2. Focus on what is positive. Try to balance the onslaught of negativity with some positivity. Take just five minutes in the morning and jot down a few things you are grateful for in your life. It doesn’t matter if these are big or small, as long as they are meaningful to you.
3. Confront your fears. What’s worse than knowing? Not knowing. If you have a general sense of fear or nervousness, dig deeper and look at what is driving your fear. What’s the worst thing that could happen? Of course it’s scary to look, but identifying the worst case situation often leads to some relief once you realize you can survive it.

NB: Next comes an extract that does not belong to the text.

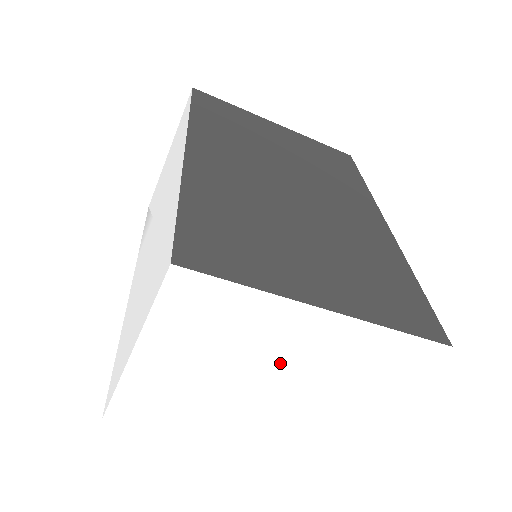
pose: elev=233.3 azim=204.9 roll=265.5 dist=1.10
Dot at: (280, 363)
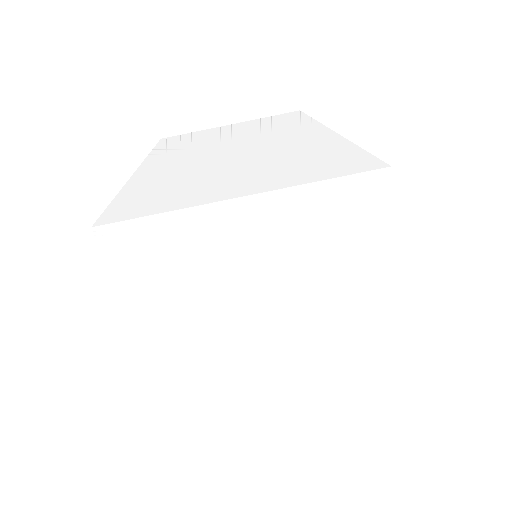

4. Spend more time with family/friends. When things get bad, a natural reaction for some (myself included) is to isolate from others. This is actually a horrible strategy. A much better alternative is to get around others. Tap into your social network. Get out there and start talking and sharing. Instead of meeting for drinks, go outside and enjoy the summer by taking a walk, working out together, or having a BBQ.
5. Take care of your health. Stress can wreak havoc on your body, so make sure you do what you can to take care of yourself. This means watching what you eat, getting enough sleep each night, and exercising each day. You’ve heard this 1,000 times, but are you doing it?
6. Have some fun! Add as much fun and frivolity in your day as you can – schedule it if you have to. The problems you may be facing are real and serious, but that doesn’t mean that you have to be all the time.